No patient had HO of any clinical importance and none had resection of the HO without or with the plastic drape. The majority of the HO seen in our population was Brooker I or II. Twelve patients did have Brooker III HO but had no functional limitations related to ROM, pain, or impingement. Brooker et al. [12] deemed Brooker III clinically important as increasing severity of ectopic bone has greater potential to cause such functional limitations and should raise clinical awareness when visualized on radiographs before examination, but we did not find these limitations in these 12 patients. The creation and removal of bone debris, considered a factor in development of HO, can be controlled by the surgeon. The ectopic bone is usually located lateral to the hip in the abductor musculature and about the tip of the greater trochanter, but it can be visualized medially, corresponding to the iliopsoas muscle and lesser trochanter [2, 15, 21, 44, 45]. This correlates to the location of HO we found. Rumi et al. [46] suggest osteoprogenitor cells responsible for HO originate from both the hip abductors and the femoral canal and the efficacy of local radiation indicates the osteogenic precursor cells are derived from local tissue rather than blood-borne cell lines. The femoral canal is not violated in hip resurfacings, but reaming and shaping the femoral head leave a substantial amount of bone debris that may supply the osteoprogenitor cells needed to stimulate bone growth within the soft tissues. The majority of these reamings are captured with the use of the plastic drape in an effort to limit the amount of bone debris deposited in the wound and decrease HO rates from 58% in Group 2 without the drape to 33% in Group 1.

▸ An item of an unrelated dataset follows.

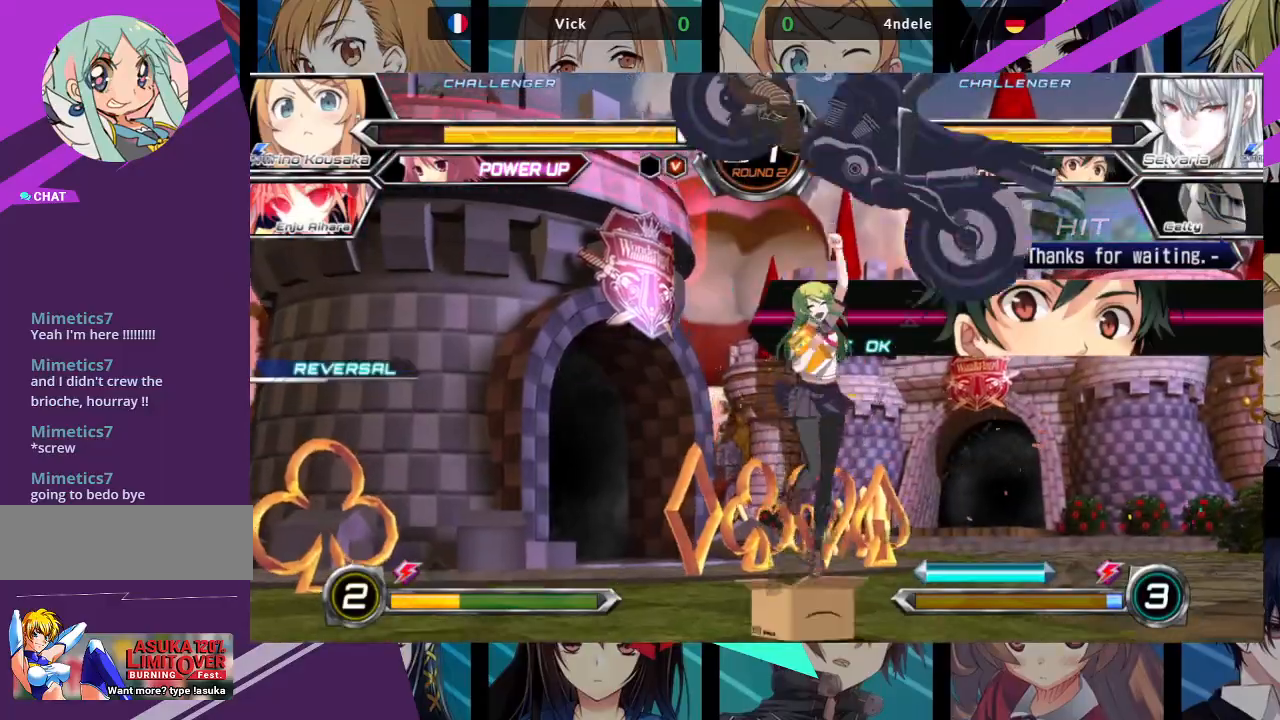
{"buttons": [], "left_stick": "right", "events": [[83, "left_stick", "right"]]}
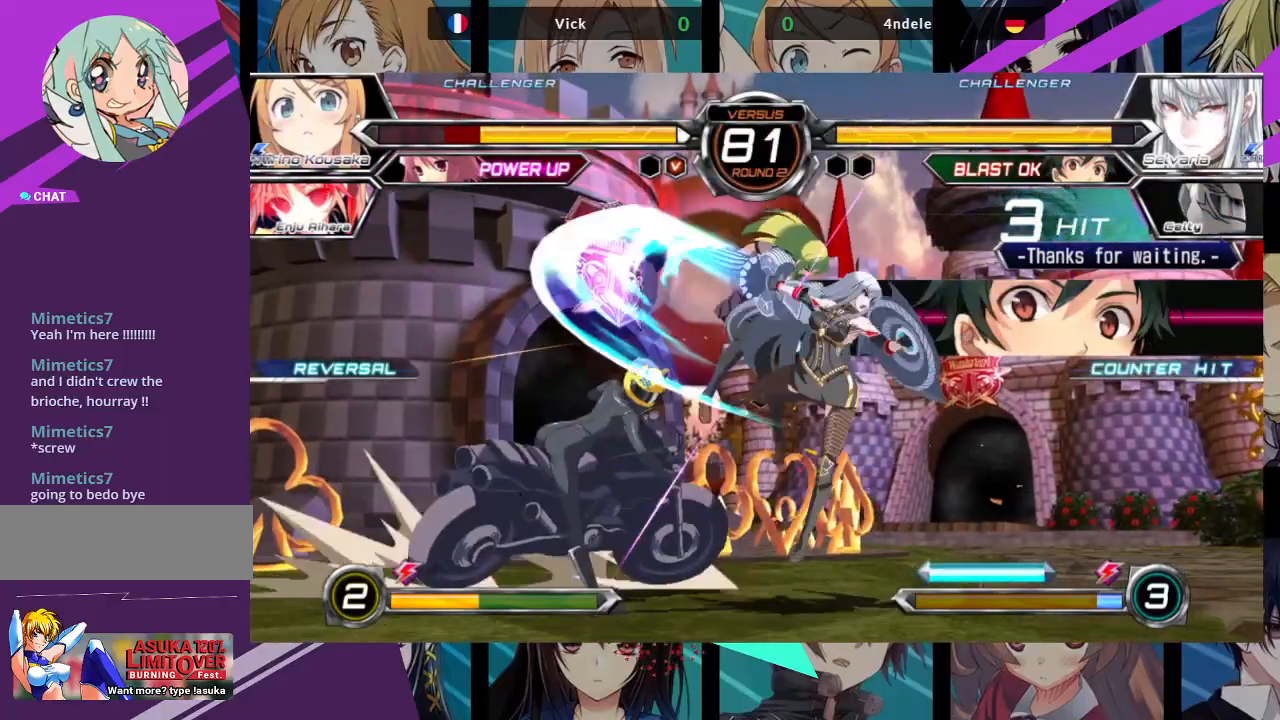
{"buttons": ["SQUARE"], "left_stick": "down-left", "events": [[33, "left_stick", "down-left"], [83, "SQUARE", "down"]]}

Risk factors associated with HO in this study included operative time and male gender. Soballe et al. [53] and Hierton et al. [21] found increased duration of the operative procedure was linked to the formation of heterotopic bone. Toom et al. [54] quantified the operative time of 100 minutes as the critical time period above which there is a greater risk of HO. Hip resurfacing arthroplasty has been associated with increased rates of HO. Total rates of HO in our study were 46%, as compared to 33% in Group 1 and 58% in Group 2, with a rate of reported by Back et al. [8] of 58% (Table 3). Higher rates of HO in resurfacings are likely due to more surgical dissection, longer operative times, and increased difficulty as compared to THA [9, 23, 29, 50]. In our study, raw analysis of the data suggests otherwise. Group 1, using the draping technique to limit bone debris, had a higher mean operative time yet lower HO rates than Group 2 with shorter average operative times (52 minutes shorter) yet higher HO rates. This contradicts the literature, as we would expect higher rates of HO in Group 1 secondary to longer operative time, but Group 1 has lower rates of HO with the draping technique. Operative time independently predicted the formation of HO when both groups were pooled. This contradicts the literature and highlights the importance of the surgical technique, supporting our presumption that removal of bony debris during femoral preparation reduces the formation of HO. Male gender is also a risk factor for HO [2, 3, 18, 25, 39] and was a risk factor in our patient population. Numerous studies have looked at surgical approach in association with HO and reported trochanteric osteotomy is related to the highest incidence, while the posterior approach for THA is associated with the lowest incidence [18, 24, 25, 27, 33, 38]. Other reports by Duck and Mylod [17] and Morrey et al. [32] suggest no difference in HO formation and surgical approach used. HO prophylaxis is not without expense and complications, and surgical excision is an unwanted second procedure that has morbidity associated with it [11, 20, 27, 37, 39, 40, 57].

Table 3 HO rates after resurfacing

While patient risk factors cannot be controlled, our data suggest using a sterile plastic drape can decrease the incidence of HO by carefully collecting and limiting bone debris in the wound. We recommend using a plastic drape to capture femoral head reamings to limit the bone debris deposited in the wound and thus limit the formation of HO.